A video showing a hiker being chased by a mountain lion or cougar on a trail in Utah is being widely shared on social media. The video shows the man frantically backtracking while trying to scare the animal away.
Kyle Burgess was on a hike in the Slate Canyon Trail over the weekend when he saw the animal at the end of a turn, only to realise it was a mountain lion with its cubs. The footage showed the mountain lion charging towards him, and him yelling expletives as he fled to safety.
“I found what I thought were bobcats on the trail during a run. Turns out they were cougar cubs and their mother was not happy to see me. She follows me for over six minutes acting very aggressive while I walk backwards up the trail. Very scary cougar encounter,” he wrote online while sharing the video.
“Go! Go! Go!” Burgess is heard yelling at the animal in the video recorded encounter. “Go away! I’m big and scary!”
“Come on, dude. I don’t feel like dying today,” he is heard saying at one point in the clip.
Watch the video here:
“I didn’t really know what kind of cubs they were or what animal they were. Once I did realised what they were, I was like, that’s mom right there. I’m screwed,” he told Fox 13. He added that he did all the “right things” by not turning around, making himself “bigger,” and making a lot of noise.
Burgess ultimately was able to throw a rock at the cougar, and it went away.
“It was a surreal moment,” he told The Salt Lake Tribune. “I go out on hikes all the time and you think nothing will really happen — until it does happen.”
Many pointed out that in the over six-minute-long video it’s visible that the man approached the animal and it was only trying to protect its young.
1. This video of a cougar “escorting” a hiker is going around & most people are just tweeting out the part where she’s behaving aggressively
What’s missing is the part where he approached her kittens/cubs
Also want to use this opportunity to talk about safety around large cats pic.twitter.com/Iq1BEzUQkP
— Yashar Ali 🐘 (@yashar) October 13, 2020
4. The hiker who posted the video and many news outlets are saying she’s “stalking” him. That’s not what’s happening in that video. Cougars are ambush predators…if she were stalking him we wouldn’t see her on camera the whole time. She would have pounced on him out of nowhere.

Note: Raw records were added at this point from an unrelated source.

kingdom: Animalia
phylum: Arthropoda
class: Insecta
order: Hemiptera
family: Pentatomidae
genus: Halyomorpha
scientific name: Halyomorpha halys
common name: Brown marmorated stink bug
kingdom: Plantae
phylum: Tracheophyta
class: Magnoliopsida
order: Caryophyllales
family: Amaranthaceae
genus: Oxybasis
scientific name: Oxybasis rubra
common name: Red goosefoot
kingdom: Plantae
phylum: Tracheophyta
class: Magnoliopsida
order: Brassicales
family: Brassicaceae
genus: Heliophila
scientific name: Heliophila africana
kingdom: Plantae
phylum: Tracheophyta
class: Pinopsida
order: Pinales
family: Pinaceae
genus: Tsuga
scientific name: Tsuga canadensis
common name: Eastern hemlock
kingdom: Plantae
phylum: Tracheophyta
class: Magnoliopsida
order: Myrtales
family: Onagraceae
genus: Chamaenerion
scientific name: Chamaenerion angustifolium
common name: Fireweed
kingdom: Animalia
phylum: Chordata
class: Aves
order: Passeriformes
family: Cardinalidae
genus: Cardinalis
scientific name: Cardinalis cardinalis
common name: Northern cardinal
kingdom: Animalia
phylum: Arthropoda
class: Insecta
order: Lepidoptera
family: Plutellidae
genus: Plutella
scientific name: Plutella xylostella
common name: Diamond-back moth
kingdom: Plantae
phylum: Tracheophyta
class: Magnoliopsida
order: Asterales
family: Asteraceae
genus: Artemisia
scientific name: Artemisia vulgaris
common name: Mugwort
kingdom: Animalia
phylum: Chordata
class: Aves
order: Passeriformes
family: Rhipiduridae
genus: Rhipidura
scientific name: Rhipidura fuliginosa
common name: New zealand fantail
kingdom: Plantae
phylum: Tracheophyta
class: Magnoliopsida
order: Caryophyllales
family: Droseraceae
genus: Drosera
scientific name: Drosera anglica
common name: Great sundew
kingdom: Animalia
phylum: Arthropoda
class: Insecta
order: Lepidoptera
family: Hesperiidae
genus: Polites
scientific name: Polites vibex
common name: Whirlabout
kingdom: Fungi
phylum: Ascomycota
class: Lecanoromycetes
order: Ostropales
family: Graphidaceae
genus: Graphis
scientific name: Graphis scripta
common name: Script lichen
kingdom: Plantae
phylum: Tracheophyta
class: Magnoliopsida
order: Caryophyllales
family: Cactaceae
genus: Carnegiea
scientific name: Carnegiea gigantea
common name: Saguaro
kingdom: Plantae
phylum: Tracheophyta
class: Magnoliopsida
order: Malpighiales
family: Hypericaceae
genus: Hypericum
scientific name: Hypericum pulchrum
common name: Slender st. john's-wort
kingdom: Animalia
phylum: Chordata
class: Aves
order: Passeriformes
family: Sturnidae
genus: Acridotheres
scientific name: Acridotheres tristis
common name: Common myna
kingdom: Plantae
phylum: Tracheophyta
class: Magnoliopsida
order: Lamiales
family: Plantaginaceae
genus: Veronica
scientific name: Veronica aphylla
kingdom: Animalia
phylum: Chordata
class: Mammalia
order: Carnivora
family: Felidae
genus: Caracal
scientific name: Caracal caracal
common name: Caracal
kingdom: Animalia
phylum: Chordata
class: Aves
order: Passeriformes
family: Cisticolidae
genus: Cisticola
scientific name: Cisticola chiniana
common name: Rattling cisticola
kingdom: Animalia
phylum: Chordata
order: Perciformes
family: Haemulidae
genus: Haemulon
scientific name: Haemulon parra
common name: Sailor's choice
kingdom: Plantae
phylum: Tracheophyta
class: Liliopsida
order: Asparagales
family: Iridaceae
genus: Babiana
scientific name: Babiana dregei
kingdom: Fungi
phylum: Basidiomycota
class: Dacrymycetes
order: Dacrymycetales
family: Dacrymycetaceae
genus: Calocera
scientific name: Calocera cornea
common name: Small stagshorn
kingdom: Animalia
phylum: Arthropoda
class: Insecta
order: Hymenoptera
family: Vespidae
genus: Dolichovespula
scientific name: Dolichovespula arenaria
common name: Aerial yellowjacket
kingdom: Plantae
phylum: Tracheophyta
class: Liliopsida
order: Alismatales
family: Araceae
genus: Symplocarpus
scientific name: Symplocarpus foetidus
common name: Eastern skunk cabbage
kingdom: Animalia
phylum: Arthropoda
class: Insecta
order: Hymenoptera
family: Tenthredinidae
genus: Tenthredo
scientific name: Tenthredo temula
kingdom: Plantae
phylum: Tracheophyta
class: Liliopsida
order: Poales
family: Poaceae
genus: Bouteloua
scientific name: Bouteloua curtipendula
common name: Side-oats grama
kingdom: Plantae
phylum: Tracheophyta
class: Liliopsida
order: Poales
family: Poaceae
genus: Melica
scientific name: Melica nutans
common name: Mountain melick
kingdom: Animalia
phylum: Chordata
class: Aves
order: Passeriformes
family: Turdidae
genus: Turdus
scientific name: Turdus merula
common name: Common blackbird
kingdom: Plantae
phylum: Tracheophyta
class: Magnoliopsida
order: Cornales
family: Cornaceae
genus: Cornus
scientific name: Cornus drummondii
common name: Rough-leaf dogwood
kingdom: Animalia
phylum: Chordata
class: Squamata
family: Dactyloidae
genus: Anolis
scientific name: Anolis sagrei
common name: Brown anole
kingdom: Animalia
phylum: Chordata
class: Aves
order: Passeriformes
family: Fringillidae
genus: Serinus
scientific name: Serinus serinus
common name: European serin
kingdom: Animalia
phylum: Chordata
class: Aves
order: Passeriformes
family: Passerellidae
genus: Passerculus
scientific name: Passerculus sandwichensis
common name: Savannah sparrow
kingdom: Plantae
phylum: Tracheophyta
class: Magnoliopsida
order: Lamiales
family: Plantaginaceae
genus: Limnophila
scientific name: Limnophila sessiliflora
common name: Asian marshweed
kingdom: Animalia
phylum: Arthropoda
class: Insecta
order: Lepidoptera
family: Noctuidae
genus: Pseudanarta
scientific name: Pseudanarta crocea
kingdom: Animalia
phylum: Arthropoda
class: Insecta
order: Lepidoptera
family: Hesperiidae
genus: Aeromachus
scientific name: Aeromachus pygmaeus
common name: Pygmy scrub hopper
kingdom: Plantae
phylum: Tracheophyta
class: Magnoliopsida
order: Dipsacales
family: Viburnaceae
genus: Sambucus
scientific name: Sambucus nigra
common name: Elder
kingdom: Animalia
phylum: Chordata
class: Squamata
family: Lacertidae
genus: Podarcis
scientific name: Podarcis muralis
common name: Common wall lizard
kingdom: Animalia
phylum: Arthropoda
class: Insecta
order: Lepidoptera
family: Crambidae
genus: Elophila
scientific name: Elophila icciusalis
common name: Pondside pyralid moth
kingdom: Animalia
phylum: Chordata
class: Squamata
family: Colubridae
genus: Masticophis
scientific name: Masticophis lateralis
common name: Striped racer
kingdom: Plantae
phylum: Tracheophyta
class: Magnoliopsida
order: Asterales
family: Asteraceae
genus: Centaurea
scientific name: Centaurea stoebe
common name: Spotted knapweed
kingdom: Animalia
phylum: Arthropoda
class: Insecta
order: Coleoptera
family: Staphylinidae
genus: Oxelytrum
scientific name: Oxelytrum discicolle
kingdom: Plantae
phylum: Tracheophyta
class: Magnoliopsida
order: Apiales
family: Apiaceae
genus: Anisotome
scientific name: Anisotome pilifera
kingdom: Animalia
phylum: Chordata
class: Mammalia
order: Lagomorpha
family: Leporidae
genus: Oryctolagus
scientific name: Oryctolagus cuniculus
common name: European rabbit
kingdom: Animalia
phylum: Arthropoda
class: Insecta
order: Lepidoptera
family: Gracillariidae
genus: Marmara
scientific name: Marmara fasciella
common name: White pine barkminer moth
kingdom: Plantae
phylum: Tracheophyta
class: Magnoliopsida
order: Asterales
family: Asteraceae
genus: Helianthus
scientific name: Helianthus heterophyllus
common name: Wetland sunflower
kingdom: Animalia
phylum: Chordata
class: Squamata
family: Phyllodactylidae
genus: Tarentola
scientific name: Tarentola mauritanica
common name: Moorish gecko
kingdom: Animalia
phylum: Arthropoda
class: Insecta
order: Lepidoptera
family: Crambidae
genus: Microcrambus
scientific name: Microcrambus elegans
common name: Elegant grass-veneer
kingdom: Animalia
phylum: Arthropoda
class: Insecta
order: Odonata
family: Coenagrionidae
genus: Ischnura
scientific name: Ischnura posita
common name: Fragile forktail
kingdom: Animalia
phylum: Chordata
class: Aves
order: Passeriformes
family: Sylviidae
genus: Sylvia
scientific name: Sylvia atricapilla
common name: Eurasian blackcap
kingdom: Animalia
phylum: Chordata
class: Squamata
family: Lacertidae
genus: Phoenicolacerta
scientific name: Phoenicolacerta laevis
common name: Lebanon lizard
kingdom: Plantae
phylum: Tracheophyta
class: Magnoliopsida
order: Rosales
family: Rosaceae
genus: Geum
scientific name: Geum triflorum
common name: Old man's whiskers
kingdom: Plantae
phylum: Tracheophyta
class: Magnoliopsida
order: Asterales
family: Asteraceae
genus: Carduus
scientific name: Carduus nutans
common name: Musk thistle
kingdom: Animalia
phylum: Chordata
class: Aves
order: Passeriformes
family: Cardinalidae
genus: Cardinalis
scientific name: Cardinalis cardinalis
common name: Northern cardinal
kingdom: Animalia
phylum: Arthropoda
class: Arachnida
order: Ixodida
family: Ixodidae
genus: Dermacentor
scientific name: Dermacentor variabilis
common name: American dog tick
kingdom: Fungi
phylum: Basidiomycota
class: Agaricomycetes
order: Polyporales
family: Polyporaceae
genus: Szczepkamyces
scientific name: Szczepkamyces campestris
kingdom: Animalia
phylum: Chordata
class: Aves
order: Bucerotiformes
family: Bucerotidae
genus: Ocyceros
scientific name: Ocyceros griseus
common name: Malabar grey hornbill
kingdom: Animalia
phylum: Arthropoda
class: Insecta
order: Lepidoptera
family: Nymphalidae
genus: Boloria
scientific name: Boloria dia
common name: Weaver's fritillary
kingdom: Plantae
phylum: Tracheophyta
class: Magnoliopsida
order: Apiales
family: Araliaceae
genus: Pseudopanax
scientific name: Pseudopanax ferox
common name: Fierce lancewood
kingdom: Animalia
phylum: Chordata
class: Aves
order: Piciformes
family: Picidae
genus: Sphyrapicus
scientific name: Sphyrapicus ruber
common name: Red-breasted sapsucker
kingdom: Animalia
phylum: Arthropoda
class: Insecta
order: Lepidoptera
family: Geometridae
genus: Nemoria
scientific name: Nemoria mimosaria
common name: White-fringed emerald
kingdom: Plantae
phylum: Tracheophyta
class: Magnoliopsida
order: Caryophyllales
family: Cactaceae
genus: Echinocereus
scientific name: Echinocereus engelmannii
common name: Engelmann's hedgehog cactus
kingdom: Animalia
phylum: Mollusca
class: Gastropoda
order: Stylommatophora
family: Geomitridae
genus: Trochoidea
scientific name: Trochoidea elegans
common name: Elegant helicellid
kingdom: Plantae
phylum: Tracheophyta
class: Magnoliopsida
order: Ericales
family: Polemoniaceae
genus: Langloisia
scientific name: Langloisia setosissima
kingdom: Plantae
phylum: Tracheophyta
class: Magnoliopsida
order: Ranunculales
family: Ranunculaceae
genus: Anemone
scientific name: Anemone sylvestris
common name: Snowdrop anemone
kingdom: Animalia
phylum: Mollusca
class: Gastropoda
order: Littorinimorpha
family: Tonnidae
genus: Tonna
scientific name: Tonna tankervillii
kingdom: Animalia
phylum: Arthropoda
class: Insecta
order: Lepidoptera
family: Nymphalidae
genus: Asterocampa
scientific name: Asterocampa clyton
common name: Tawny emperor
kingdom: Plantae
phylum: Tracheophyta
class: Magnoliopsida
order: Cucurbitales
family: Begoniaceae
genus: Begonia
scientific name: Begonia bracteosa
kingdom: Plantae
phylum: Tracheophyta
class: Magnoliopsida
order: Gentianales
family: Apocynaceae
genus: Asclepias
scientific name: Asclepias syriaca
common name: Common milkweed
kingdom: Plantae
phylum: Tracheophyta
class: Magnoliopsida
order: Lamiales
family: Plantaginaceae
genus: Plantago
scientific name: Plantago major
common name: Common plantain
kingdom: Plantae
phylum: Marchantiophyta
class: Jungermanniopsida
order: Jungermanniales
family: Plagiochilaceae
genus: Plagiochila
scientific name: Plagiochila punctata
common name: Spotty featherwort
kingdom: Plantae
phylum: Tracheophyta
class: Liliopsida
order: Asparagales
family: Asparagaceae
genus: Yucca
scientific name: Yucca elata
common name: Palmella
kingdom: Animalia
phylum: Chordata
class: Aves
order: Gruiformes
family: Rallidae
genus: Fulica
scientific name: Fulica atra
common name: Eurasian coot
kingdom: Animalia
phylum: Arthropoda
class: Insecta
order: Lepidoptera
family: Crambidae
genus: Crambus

— Yashar Ali 🐘 (@yashar) October 13, 2020
While wildlife management sometimes involves removing dangerous individuals, this should be selective. If uninformed voters are deciding management regulations based on biased or misinformation, we’re doing them and our wildlife a disservice.
— Imogene Cancellare (@biologistimo) October 12, 2020
Slate Canyon near Provo, Utah:
This guy went on his run and a cougar stalked him for more than 6-minutes.
Omg…pic.twitter.com/FT7AfG2EC4
— Rex Chapman🏇🏼 (@RexChapman) October 12, 2020
If you take the time to watch the full 6-min video, you can see that the hiker approached the cougar’s cubs. She is chasing him away from them. Her posturing isn’t, “I’m going to eat you,” it’s “Go away.” https://t.co/3JMbf1Beyf
— Maryn McKenna (@marynmck) October 13, 2020
Every clip of this encounter being tweeted cuts out the first minute where he spots a cougar at a distance running away from him and then walks after it to get a closer look https://t.co/q881u0rlRR
— Josh Billinson (@jbillinson) October 13, 2020
This hike is doing exactly what you DO NOT want to do in this situation. pic.twitter.com/RJwJh2LUZY
— virginia lingham (@vridesbikes) October 12, 2020
The cat took off when the hiker bent down to pick up a rock–suggesting that the cat has learned that when people do this, it gets hit–I was kind of sad to see that. The cat is in its home–it’s the people who are encroaching and threatening it. It’s just being a cat.
— SilphiumT (@Silphium_T) October 13, 2020
There’s a lot of species that I refer to as ankle bitters. This is a perfect example of an ankle bitter. You turn away you’re toast. This dude survived because he didn’t turn his back.